→ **Исходный фрагмент**:
Умирать вместе с Солженицыным я поехала только через несколько лет, предварительно одолев, пусть и не без мучений, его «Матренин двор», «Один день Ивана Денисовича», «Случай на станции Кречетовка» и довольно отвратительные мемуары «Бодался теленок с дубом», в которых Александр Исаевич сводил счеты со всеми, кто его обидел.

Засев наконец читать проклятый «Архипелаг», я довольно быстро поняла, что именно меня поразило и вогнало в оцепенение несколько лет назад. Авторская интонация. Наверное, так разговаривают влюбленные в своих жертв маньяки... Собственно, самое жуткое в «Архипелаге» — специфическая подача текста. Никогда больше, какие бы книги мне ни доводилось читать, я не испытывала во время чтения такого сильного упадка сил, страха и отвращения. «Человек, неподготовленный к насилию, всегда слабее насильника», — писал Солженицын. Александр Исаевич знал об этом очень хорошо и всегда обращался со своим читателем, как сильный со слабым. В этом и состоял его главный литературный прием.

Легко представить, с каким наслаждением он над «Архипелагом» работал. Это был роман его жизни, хотя бы потому, что большего количества жертв на единицу текста представить невозможно.

На мой радикальный взгляд, Александр Исаевич был малограмотным человеком и, как следствие, образованных людей не любил. Термин «образованщина», придуманный им, возник не на пустом месте. В математике он, наверное, разбирался неплохо, хотя после ознакомления с его поэтическим наследием я уже начинаю сомневаться, но оценить многие культурные явления ему не позволяла не только банальная зависть, но и элементарное незнание ряда вещей. Плюс, конечно, поразительное отсутствие вкуса.

→ **Фрагмент данных**:
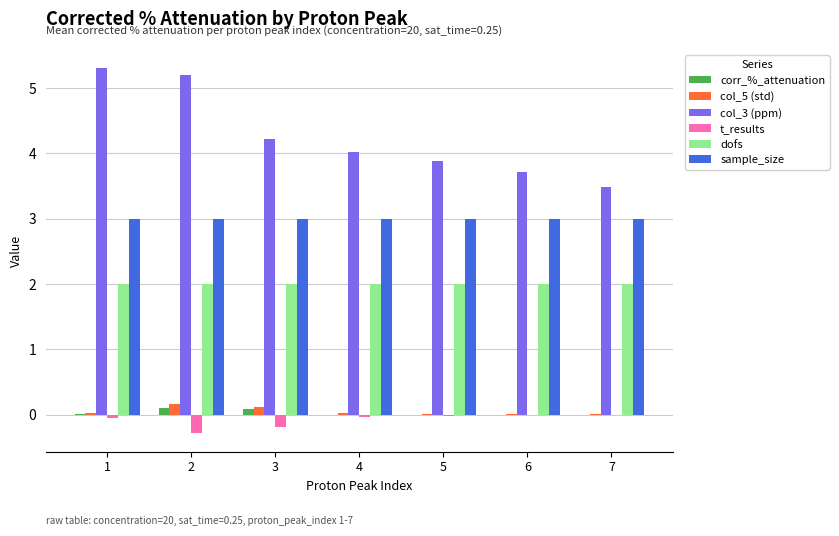

What is the maximum value for col_3 (ppm)?

5.3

→ **Задания упражнения**:
[A] Какой термин, согласно тексту о Солженицыне, был придуман самим Солженицыным?
[B] Продолжите текст о Солженицыне, начав сразу после его последнего предложения.
Данные представляют собой отдельный материал и к тексту о Солженицыне не относятся.

→ **Ответы на задания**:
[A] Термин «образованщина».

[B]
Решив стать великим русским писателем, Солженицын оседлал глагол и начал им жечь сердца людей. Но, как человек с высшим техническим образованием, остался верен цифре, поскольку был убежден, что буква несравнима с цифрой по силе воздействия. Когда же цифр много, буквы вообще заканчиваются...

Многие до сих пор недоумевают, зачем Солженицын так сильно переборщил с числом жертв, угробленных сталинскими репрессиями. Цифра в 66,7 миллиона репрессированных не нашла никакого подтверждения не только в советских архивных источниках, но и в антисоветских. «Врать меньше чем в два раза Солженицын не умеет», — злобно заметил кто-то из его оппонентов...

Неужели для полноценного изображения ужасов тоталитаризма нужно, чтобы умерло побольше? Что это меняет в самой государственной системе, если погибло не 66 миллионов, а 30? Да даже если 20? Если рассматривать за каждым из погибших живую человеческую историю, то количество перестает быть таким уж важным, если же работать с живой человеческой историей как с фактажом, численность является основным аргументом.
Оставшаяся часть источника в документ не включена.